2008 glänzte die Eicma noch mit Superlativen: über 1000 Aussteller aus 30 Ländern und knapp eine halbe Million Besucher. In diesem Jahr kommt die letzte Leitmesse der Motorradbranche - die "Mondial du Deux Roues" in Paris im Oktober wurde kurzfristig abgeblasen - bescheidener daher.
Die Bereitschaft der Hersteller und Händler, sich einen fulminanten Messeauftritt zu gönnen, tendiert gegen Null. Denn die Kosten sind immens: Ein einwöchiger Mega-Stand verschlingt einen sechst- bis siebenstelligen Euro-Betrag. Viele Hersteller in den USA, aus Italien und Japan können sich solche Summen schlichtweg nicht mehr leisten, wenn die Verkäufe teilweise bis zu 50 % weg gebrochen sind. Die Branche geht durch ein tiefes Tal der Tränen; Marken wie Buell und Produktionsstandorte werden zur Zeit kurzer Hand dicht gemacht, die Belegschaft ist auf kurzarbeit. Die Zahl der Aussteller ist deshalb schmerzlich geschrumpft und mit Yamaha und Honda fehlen gleich zwei der vier großen japanischen Motorradbauer in Mailand.
Futter für das Premierenpublikum
Dennoch: Auch in diesem Jahr wird es Premieren geben. Mit dabei ist BMW, das den Elektroroller C1-E bereits gezeigt hat, eine Neuauflage des Dauerbrenners R 1200 GS vorstellt und vollmundig ankündigt, dass "mehrere BMW-Motorräder Weltpremiere" haben sollen.
Das Heimspiel lassen sich auch die Italiener nicht nehmen: Obwohl Moto Guzzi notorisch klamm ist und Moto Morini von heftigen Finanzproblemen geplagt nach neuen Investoren sucht, haben beide Updates der bewährten Modelle wie der Norge und Gran Passo angekündigt. Aprilia aus dem Piaggio-Konzern trumpft auf mit der Straßenversion der Rennmaschine aus der World-Superbike-Serie, der brachialen RSV4 R.
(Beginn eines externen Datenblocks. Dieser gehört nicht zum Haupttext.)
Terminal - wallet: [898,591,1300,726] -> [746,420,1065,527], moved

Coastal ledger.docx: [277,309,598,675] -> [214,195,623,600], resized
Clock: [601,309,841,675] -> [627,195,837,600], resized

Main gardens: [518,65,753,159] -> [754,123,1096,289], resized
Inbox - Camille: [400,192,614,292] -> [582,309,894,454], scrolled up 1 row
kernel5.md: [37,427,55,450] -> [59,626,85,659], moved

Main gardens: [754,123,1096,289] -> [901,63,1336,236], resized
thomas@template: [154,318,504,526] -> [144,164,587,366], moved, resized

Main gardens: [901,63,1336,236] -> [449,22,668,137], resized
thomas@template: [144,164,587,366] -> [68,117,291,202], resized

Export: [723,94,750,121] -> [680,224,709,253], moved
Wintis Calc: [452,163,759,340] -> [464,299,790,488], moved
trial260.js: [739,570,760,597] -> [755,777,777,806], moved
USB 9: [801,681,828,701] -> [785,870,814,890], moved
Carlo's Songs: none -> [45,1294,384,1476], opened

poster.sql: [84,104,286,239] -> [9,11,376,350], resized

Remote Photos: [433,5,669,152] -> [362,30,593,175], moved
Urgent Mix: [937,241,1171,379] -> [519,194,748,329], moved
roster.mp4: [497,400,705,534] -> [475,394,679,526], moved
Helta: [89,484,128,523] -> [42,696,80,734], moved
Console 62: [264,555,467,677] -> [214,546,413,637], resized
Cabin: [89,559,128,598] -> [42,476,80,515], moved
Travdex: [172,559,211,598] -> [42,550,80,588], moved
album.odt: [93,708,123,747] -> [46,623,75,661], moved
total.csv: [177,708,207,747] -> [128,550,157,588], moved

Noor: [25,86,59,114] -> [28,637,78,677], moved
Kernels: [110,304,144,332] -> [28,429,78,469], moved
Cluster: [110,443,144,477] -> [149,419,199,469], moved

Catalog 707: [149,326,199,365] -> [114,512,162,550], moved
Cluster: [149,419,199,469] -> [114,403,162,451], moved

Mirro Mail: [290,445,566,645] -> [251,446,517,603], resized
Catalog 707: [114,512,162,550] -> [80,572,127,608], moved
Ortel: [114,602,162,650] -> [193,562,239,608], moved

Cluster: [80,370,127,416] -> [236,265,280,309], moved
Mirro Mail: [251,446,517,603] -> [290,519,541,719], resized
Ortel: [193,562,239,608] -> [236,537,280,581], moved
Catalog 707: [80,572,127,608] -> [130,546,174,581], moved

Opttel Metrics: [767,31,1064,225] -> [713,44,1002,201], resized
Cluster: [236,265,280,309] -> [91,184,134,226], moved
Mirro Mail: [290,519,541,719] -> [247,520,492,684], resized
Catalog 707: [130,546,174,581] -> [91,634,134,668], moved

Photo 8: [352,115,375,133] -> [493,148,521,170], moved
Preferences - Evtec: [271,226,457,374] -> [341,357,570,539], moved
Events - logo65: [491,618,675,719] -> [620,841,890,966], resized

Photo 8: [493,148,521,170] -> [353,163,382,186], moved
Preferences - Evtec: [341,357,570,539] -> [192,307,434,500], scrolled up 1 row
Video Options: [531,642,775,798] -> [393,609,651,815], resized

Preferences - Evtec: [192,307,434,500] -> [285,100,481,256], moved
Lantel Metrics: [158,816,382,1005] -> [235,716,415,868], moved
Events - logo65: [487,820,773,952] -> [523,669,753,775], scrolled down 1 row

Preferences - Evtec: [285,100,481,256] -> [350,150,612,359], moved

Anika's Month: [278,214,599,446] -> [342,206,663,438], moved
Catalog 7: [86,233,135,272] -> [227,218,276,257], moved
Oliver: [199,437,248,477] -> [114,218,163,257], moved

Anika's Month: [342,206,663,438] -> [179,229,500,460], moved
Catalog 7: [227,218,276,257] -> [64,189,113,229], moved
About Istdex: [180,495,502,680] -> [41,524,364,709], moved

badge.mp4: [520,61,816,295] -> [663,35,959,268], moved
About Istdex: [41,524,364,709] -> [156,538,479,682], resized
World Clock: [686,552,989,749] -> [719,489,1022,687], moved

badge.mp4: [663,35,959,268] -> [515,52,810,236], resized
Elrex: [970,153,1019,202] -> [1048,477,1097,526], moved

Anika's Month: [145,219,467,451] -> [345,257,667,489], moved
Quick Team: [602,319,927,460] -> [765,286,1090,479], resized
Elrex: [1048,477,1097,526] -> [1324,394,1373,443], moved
Aus dem Werk von Ducati in Bologna sind bereits Bilder einer kleinen Hypermotard 796 gesickert und eine völlig neue Multistrada 1200 hat sicher das Zeug, mal wieder den Titel "Best Bike of Show" für die Ducatisti einzuheimsen. MV Agusta, vom Besitzer Harley-Davidson nach nur 16 Monaten wieder zum Verkauf angeboten, will geliftete Naked Bikes Brutale 990 R und 1090 RR und eine neue F4 zeigen. Die Konzernmutter Harley rollt vier neue Oldtimer, unter anderem eine Electra Glide, eine Dyna Wide Glide und eine Fat Bob Special auf den Laufsteg.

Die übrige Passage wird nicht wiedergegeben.